If you are of a certain age-that is to say anywhere from your very late twenties to I don’t know yet coz I ain’t there at present-there comes a time when plot is hard to configure. People have gotten married, others are becoming responsible adults and the rest don’t want your idle arse around.
Which is where the kanfundas come in, praise Jesus. Over time, Kafundas have evolved from being places for the poor and unemployed to respectable venues for the elite who are allergic to solitude.
There are two categories of kafunda attenders.
Category 1: The ones who gat a legit kafunda
You’ll see them in bars in Kisementi, Kabalagala, John Babiiha Avenue (no longer Acacia-keep up); and then there are those in Serena and Golf Course but even thinking about touching on those mortals depresses my bank account so I shall stick with the familiar.

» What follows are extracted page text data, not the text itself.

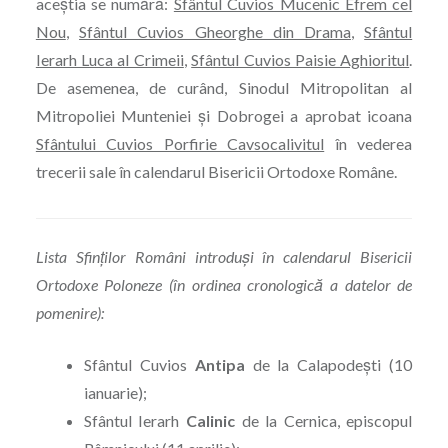
aceştia se numără:
Sfântul Cuvios Mucenic Efrem cel
Nou
,
Sfântul Cuvios Gheorghe din Drama
,
Sfântul
Ierarh Luca al Crimeii
,
Sfântul Cuvios Paisie Aghioritul
.
De asemenea, de curând, Sinodul Mitropolitan al
Mitropoliei Munteniei şi Dobrogei a aprobat icoana
Sfântului Cuvios Porfirie Cavsocalivitul
în vederea
trecerii sale în calendarul Bisericii Ortodoxe Române.
Lista Sfinţilor Români introduşi în calendarul Bisericii
Ortodoxe Poloneze (în ordinea cronologică a datelor de
pomenire):
Sfântul Cuvios
Antipa
de la Calapodeşti (10
ianuarie);
Sfântul Ierarh
Calinic
de la Cernica, episcopul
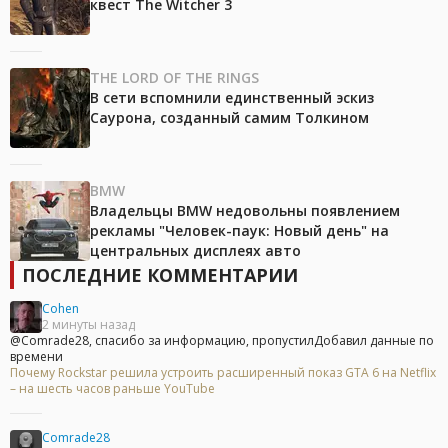
квест The Witcher 3
THE LORD OF THE RINGS
В сети вспомнили единственный эскиз
Саурона, созданный самим Толкином
BMW
Владельцы BMW недовольны появлением
рекламы "Человек-паук: Новый день" на
центральных дисплеях авто
ПОСЛЕДНИЕ КОММЕНТАРИИ
Cohen
2 минуты назад
@Comrade28, спасибо за информацию, пропустилДобавил данные по
времени
Почему Rockstar решила устроить расширенный показ GTA 6 на Netflix
– на шесть часов раньше YouTube
Comrade28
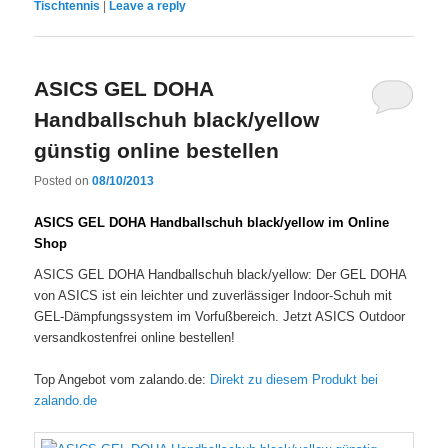
Tischtennis
|
Leave a reply
ASICS GEL DOHA
Handballschuh black/yellow
günstig online bestellen
Posted on
08/10/2013
ASICS GEL DOHA Handballschuh black/yellow im Online
Shop
ASICS GEL DOHA Handballschuh black/yellow: Der GEL DOHA
von ASICS ist ein leichter und zuverlässiger Indoor-Schuh mit
GEL-Dämpfungssystem im Vorfußbereich. Jetzt ASICS Outdoor
versandkostenfrei online bestellen!
Top Angebot vom zalando.de:
Direkt zu diesem Produkt bei
zalando.de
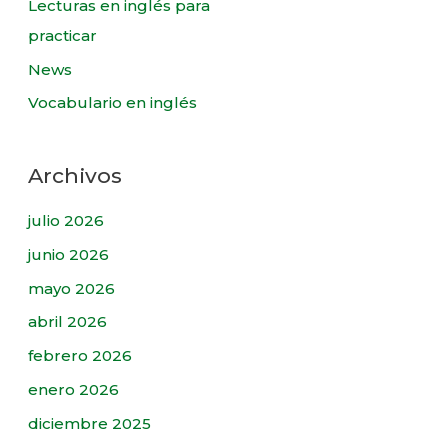
Lecturas en inglés para
practicar
News
Vocabulario en inglés
Archivos
julio 2026
junio 2026
mayo 2026
abril 2026
febrero 2026
enero 2026
diciembre 2025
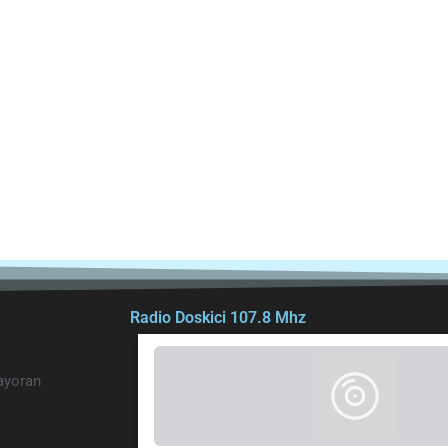
Radio Doskici 107.8 Mhz
bayoran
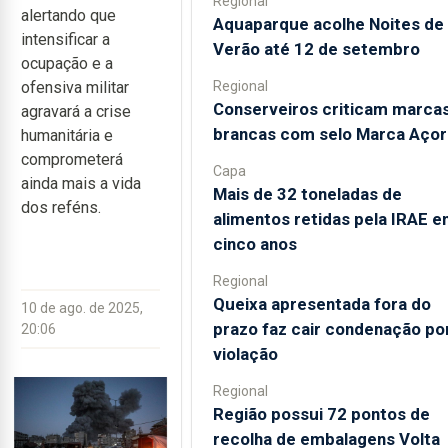
Regional
alertando que
Aquaparque acolhe Noites de
intensificar a
Verão até 12 de setembro
ocupação e a
Regional
ofensiva militar
Conserveiros criticam marca
agravará a crise
brancas com selo Marca Aço
humanitária e
comprometerá
Capa
ainda mais a vida
Mais de 32 toneladas de
dos reféns.
alimentos retidas pela IRAE 
cinco anos
Regional
Queixa apresentada fora do
10 de ago. de 2025,
prazo faz cair condenação po
20:06
violação
Regional
Região possui 72 pontos de
recolha de embalagens Volta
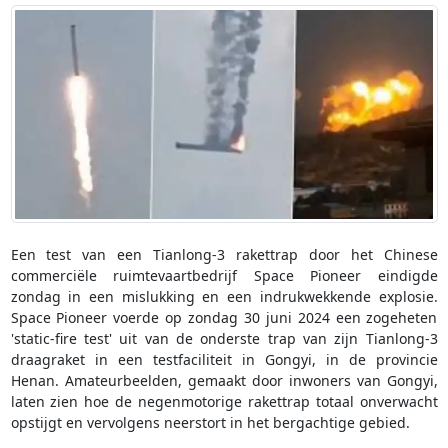
Een test van een Tianlong-3 rakettrap door het Chinese
commerciële ruimtevaartbedrijf Space Pioneer eindigde
zondag in een mislukking en een indrukwekkende explosie.
Space Pioneer voerde op zondag 30 juni 2024 een zogeheten
'static-fire test' uit van de onderste trap van zijn Tianlong-3
draagraket in een testfaciliteit in Gongyi, in de provincie
Henan. Amateurbeelden, gemaakt door inwoners van Gongyi,
laten zien hoe de negenmotorige rakettrap totaal onverwacht
opstijgt en vervolgens neerstort in het bergachtige gebied.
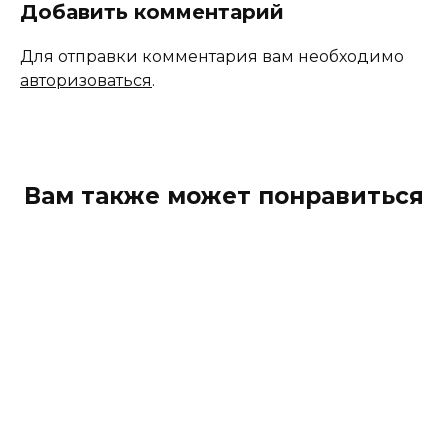
Добавить комментарий
Для отправки комментария вам необходимо
авторизоваться
.
Вам также может понравиться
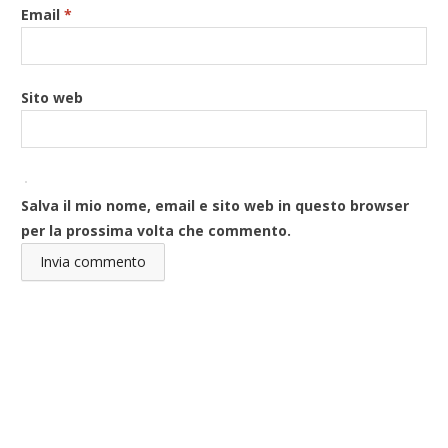
Email
*
Sito web
Salva il mio nome, email e sito web in questo browser
per la prossima volta che commento.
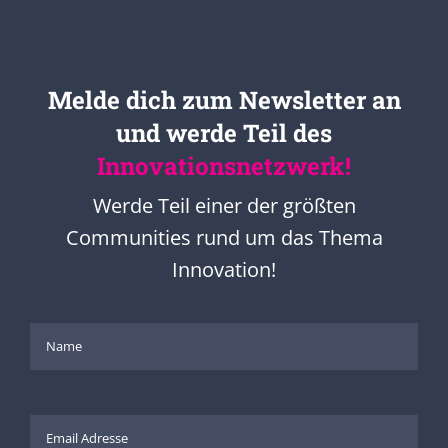
Melde dich zum Newsletter an
und werde Teil des
Innovationsnetzwerk!
Werde Teil einer der größten
Communities rund um das Thema
Innovation!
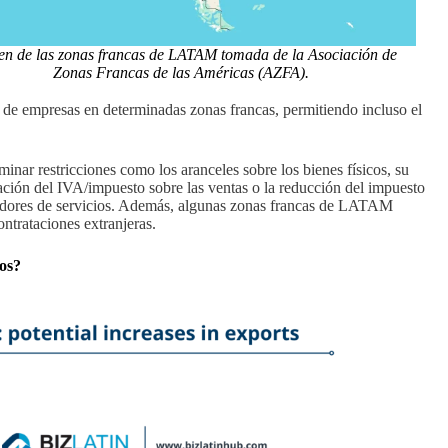
n de las zonas francas de LATAM tomada de la Asociación de
Zonas Francas de las Américas (AZFA).
o de empresas en determinadas zonas francas, permitiendo incluso el
inar restricciones como los aranceles sobre los bienes físicos, su
ación del IVA/impuesto sobre las ventas o la reducción del impuesto
veedores de servicios. Además, algunas zonas francas de LATAM
ntrataciones extranjeras.
ios?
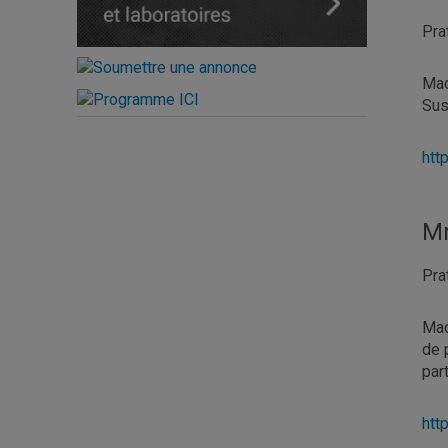
Pra
Mad
Sus
htt
Mm
Pra
Mad
de 
par
htt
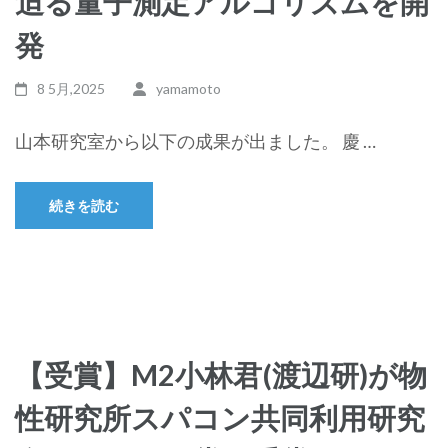
迫る量子測定アルゴリズムを開
発
8 5月,2025
yamamoto
山本研究室から以下の成果が出ました。 慶 …
続きを読む
【受賞】M2小林君(渡辺研)が物
性研究所スパコン共同利用研究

Like I said. If you have a kafunda, you also have friends who attend that kafunda. On specific days you know that you can just hop on over, have a seat and even if you’re alone, a pal will join you and in thirty minutes it will be a party.
That’s the legit kafunda.
Category 2: The Kaunda flukers
These are the people who have failed to ingratiate themselves into a particular kafunda. But that should not dissuade you comrade. This is Africa. Kafundas are open to all. Even Bazungu will giddily summon you over to their table if they’ve been in Uganda long enough. So put on your clothes, go to Que Pasa and simply stare. Someone you know will shout, “Yo, warrup? Come join us!”. If nothing of the sort happens, you must walk about, look busy muttering, ‘Excuse me, looking for a friend’ until you spot one. Say hello and that friend will automatically sidle over to make room for you.
It has worked for me on numerous occasions. Tonight is the end of one year and if you don’t want to be alone you don’t have to, friend. Should you belong in Category 2 (bambi), put on your drinking cap and go find that cure for loneliness.